Aim of the exercise
Everything from the line containing "vfov_deg: 77.3" to the end of the records must be restated word for word, and nothing else.
# # #
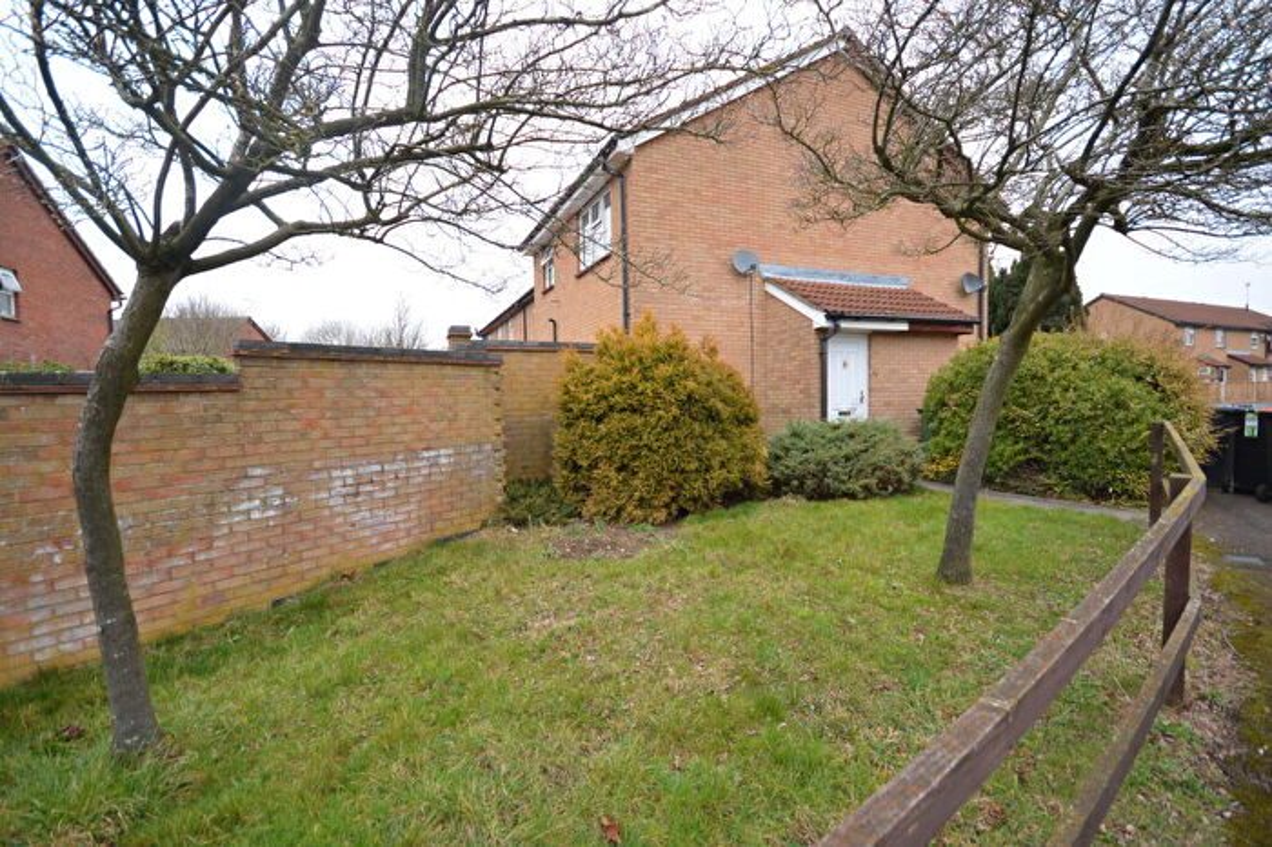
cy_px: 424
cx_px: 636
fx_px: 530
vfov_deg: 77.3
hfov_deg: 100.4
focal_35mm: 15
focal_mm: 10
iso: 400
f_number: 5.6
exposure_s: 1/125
# # #
Exercise response
vfov_deg: 77.3
hfov_deg: 100.4
focal_35mm: 15
focal_mm: 10
iso: 400
f_number: 5.6
exposure_s: 1/125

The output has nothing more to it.